Notwendig sei allerdings eine stärkere Akzeptanz und Bewilligung bei den Behörden. Und nötig sei auch, dass sich die Erkenntnis durchsetzt, „dass ohne Düngung eine tragfähige Bewirtschaftbarkeit durch den Landwirt in Zukunft kaum realistisch oder arbeitsökonomisch machbar ist“.

 In Wieden ist man davon überzeugt, verantwortlich dafür zu sein, wenn die Landwirte die Bewirtschaftung aufgeben. Die Frage wurde gestellt, ob man Unterstützung in Form von Beratungen oder finanziellen Mitteln von der Naturschutzverwaltung bekomme. Die Betroffenen nennen als Grund für die Verschlechterungen „nicht nur die Bewirtschaftung, sondern auch den Klimawandel“. Extreme Trockenheitsphasen würden die Pflanzenzusammensetzung und damit die Eigenschaften der Flächen verändern. „Und darauf“, sagen sie, „haben wir keinerlei Einfluss.“ Schließlich sei aufgrund zunehmender Trockenheit  und wegen der in die Jahre gekommenen Leitungen die Wasserversorgung kaum noch ausreichend vorhanden.

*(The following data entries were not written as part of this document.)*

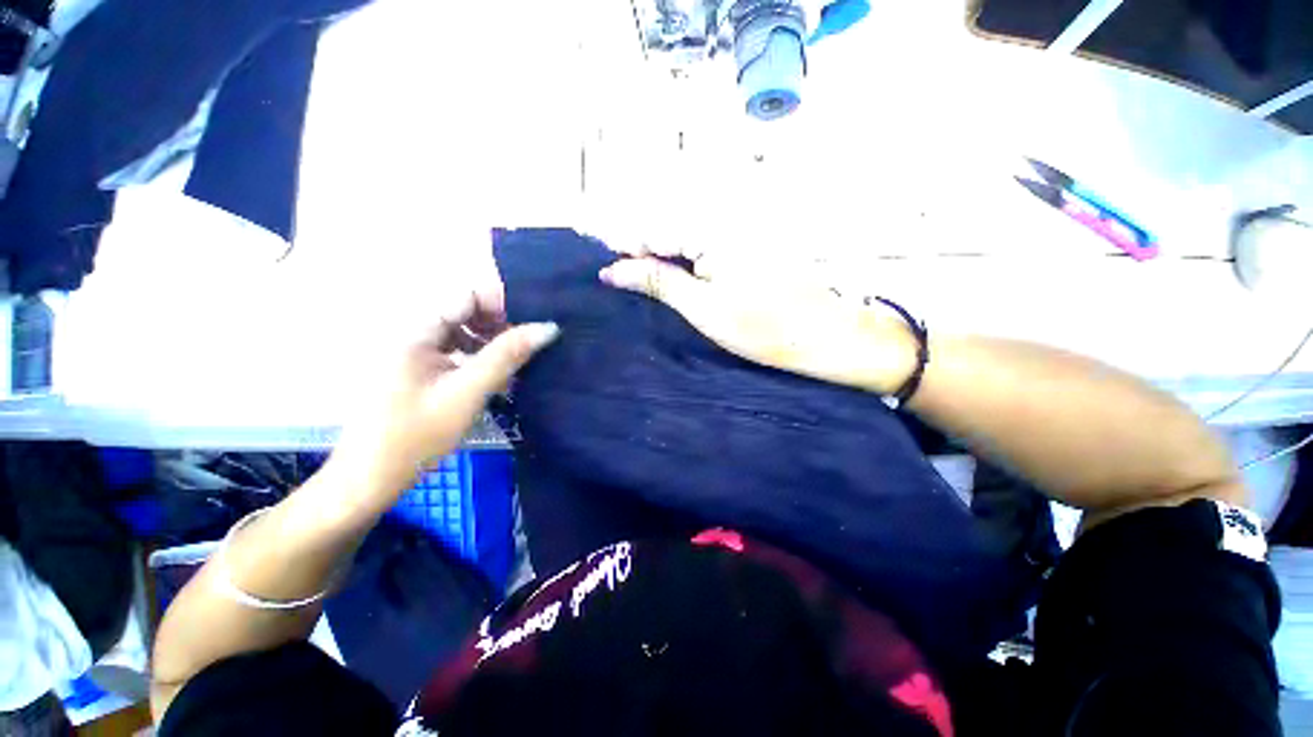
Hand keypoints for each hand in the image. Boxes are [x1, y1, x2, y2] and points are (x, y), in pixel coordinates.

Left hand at [330, 287, 557, 502]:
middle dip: (501, 325)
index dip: (502, 303)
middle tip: (528, 348)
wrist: (370, 478)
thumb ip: (507, 356)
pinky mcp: (420, 370)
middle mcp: (415, 333)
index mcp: (417, 330)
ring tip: (516, 365)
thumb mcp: (468, 392)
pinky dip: (479, 359)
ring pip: (464, 332)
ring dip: (492, 344)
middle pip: (466, 311)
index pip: (467, 294)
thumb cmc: (415, 435)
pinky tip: (496, 380)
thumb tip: (548, 327)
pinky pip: (457, 352)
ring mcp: (415, 352)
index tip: (531, 325)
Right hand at [598, 242, 917, 395]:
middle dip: (641, 251)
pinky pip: (704, 246)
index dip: (624, 246)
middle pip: (667, 229)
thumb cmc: (763, 328)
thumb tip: (613, 269)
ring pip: (684, 238)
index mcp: (713, 230)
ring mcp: (739, 231)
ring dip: (660, 257)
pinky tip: (672, 276)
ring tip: (638, 278)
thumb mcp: (703, 308)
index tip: (600, 265)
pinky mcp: (747, 245)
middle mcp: (724, 220)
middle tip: (617, 276)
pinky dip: (683, 261)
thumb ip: (657, 281)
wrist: (823, 336)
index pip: (653, 230)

Teure und aufwändige Gutachten werden notwendig sein, die als Ergebnis hohe Investitionskosten notwendig machen. Ist auch da Unterstützung seitens der Behörden zu erwarten?, wurde am Ratstisch gefragt.

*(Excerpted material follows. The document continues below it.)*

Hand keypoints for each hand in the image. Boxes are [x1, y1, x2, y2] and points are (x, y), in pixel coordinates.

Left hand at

Die Ablehnung des Managementplans ist also die logische Konsequenz aus all den genannten Gründen. Der Plan sei zudem während einer extremen Trockenheitsphase entstanden. Außerdem berücksichtige er nicht die Belange des Tourismus. Nichts sei zu lesen davon, dass die Gäste gerne „in unsere Kulturlandschaft kommen“ und sich darin wohlfühlen. „Und diese Kulturlandschaft wurde durch unsere Landwirte mit ihrer Art und Weise der Bewirtschaftung so geschaffen“, betonen Verwaltung und Gemeinderäte am Montag unisono.